● Opis zadania
Zamień "infekcji" na "zakażenia" we fragmencie tekstu o Wimbledonie, który zaczyna się od słów "Anisimova, choć trochę" i kończy na "Covid-19 i kontuzji.", a następnie przepisz ten fragment.

● Fragment tekstu
——————
Linette miała chwile niepewności w meczu z Amandą Anisimovą, kosztowały ją stratę pierwszego seta, ale nie spowodowały przykrych następstw. Polka poprawiła serwis, przyspieszyła grę i okazało się, że tyle wystarczyło, by pokonać 3:6, 6:2, 6:1 nastolatkę z Florydy, która dwa lata temu była rewelacją Roland Garros, ale potem z wielu przyczyn, przede wszystkim nagłej śmierci ojca-trenera Konstantina, jej kariera przygasła.
Anisimova, choć trochę przypomina młodą Annę Kurnikową (robiono też porównania do Marii Szarapowej) i zdążyła podpisać kilka kontraktów ze znanymi firmami obecnymi w tenisie, ani na korcie, ani poza nim nie ma dziś siły przyciągania. Ostatnie miesiące przyniosły jej spadek w rankingach, opuszczała turnieje z powodu infekcji Covid-19 i kontuzji.
Po ostatnich przejściach, chorobie, rekonwalescencji oraz zmianie trenera na Dawida Celta, Linette ma zatem w Wimbledonie powody do optymizmu. W drugiej rundzie zagra jednak z Ukrainką Eliną Switoliną (nr 3) i ten mecz będzie znacznie trudniejszy.
W środę od południa trwało intensywne odrabianie zaległości z pierwszej rundy. Organizatorzy mogli odetchnąć – udało się wykonać plan. Interesujących spotkań nie brakowało: odpadła Kanadyjka Bianca Andreescu (5) pokonana w dwóch krótkich setach przez Francuzkę Alize Cornet, Japończyk Yoshihito Nishioka zwyciężył w pięciu setach specjalistę od najdłuższych spotkań na trawie – Amerykanina Johna Isnera (18).
Także pięć setów grali zwycięzca turnieju w Halle, najlepszy pianista wśród graczy ATP, Francuz Ugo Humbert oraz Nick Kyrgios. Wygrał Australijczyk (9:7 w decydującym secie) i, trochę niespodziewanie dla tych, którzy pamiętają jego wimbledońskie awantury i kary, to zwycięstwo zostało przyjęte ciepło. – To mój ulubiony turniej – rzekł bez mrugnięcia okiem niepokorny Nick, gdy zapytano go o powody, dla których przerwał bezczynność (nie grał od Australian Open) i przyleciał do Londynu.
——————
● Dane wejściowe

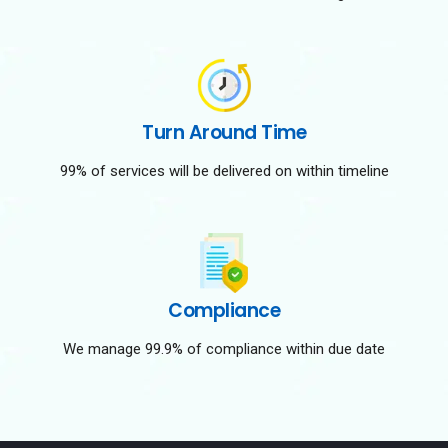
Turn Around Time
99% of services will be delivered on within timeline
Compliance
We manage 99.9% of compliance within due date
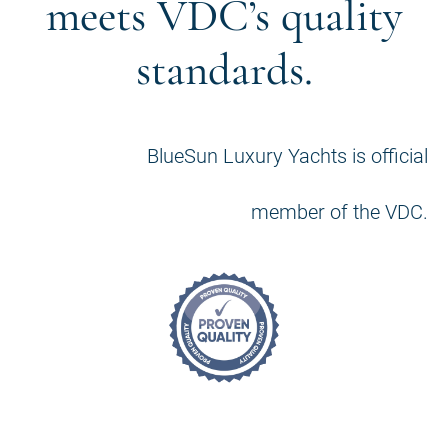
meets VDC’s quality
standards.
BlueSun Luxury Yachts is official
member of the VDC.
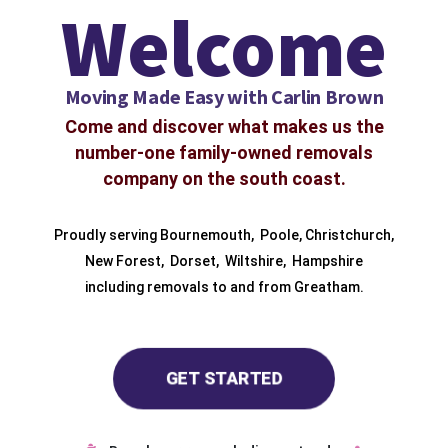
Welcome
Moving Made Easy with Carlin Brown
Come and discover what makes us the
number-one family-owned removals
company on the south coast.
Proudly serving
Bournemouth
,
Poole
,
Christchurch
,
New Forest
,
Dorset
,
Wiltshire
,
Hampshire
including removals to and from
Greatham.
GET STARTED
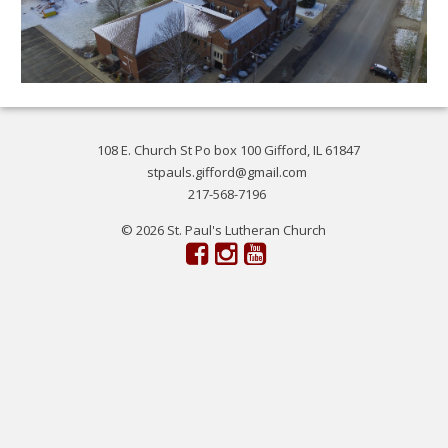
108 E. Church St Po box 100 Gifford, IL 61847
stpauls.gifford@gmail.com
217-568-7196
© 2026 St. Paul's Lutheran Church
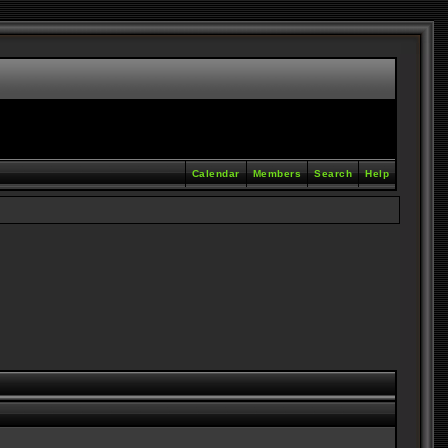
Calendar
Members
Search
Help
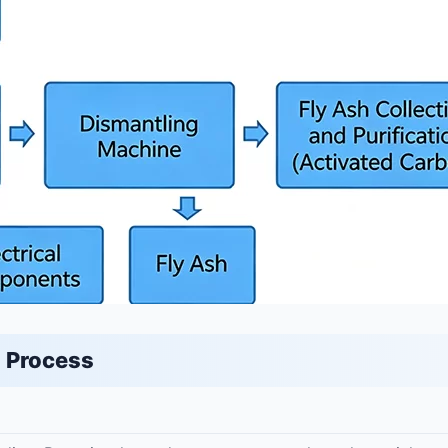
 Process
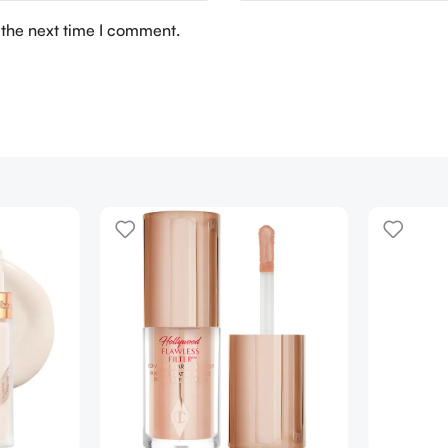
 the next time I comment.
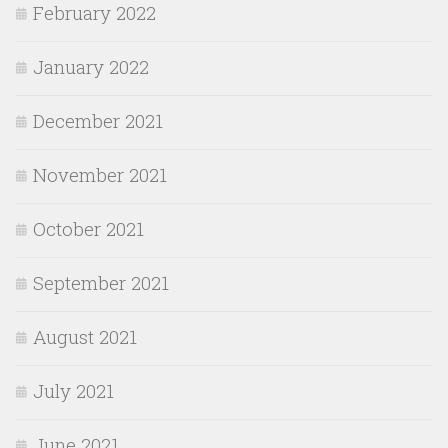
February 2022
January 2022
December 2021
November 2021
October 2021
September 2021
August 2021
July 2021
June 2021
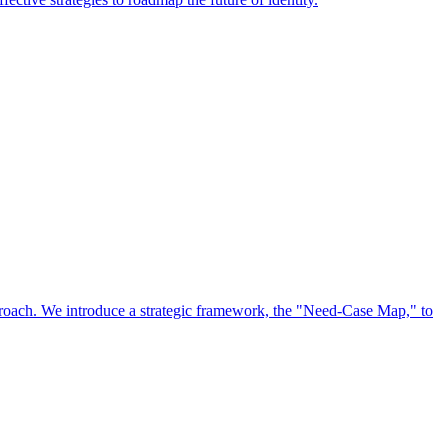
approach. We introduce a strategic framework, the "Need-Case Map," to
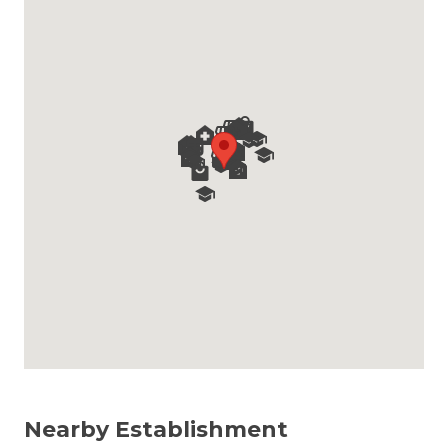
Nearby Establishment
——————
● Odpowiedź
Anisimova, choć trochę przypomina młodą Annę Kurnikową (robiono też porównania do Marii Szarapowej) i zdążyła podpisać kilka kontraktów ze znanymi firmami obecnymi w tenisie, ani na korcie, ani poza nim nie ma dziś siły przyciągania. Ostatnie miesiące przyniosły jej spadek w rankingach, opuszczała turnieje z powodu zakażenia Covid-19 i kontuzji.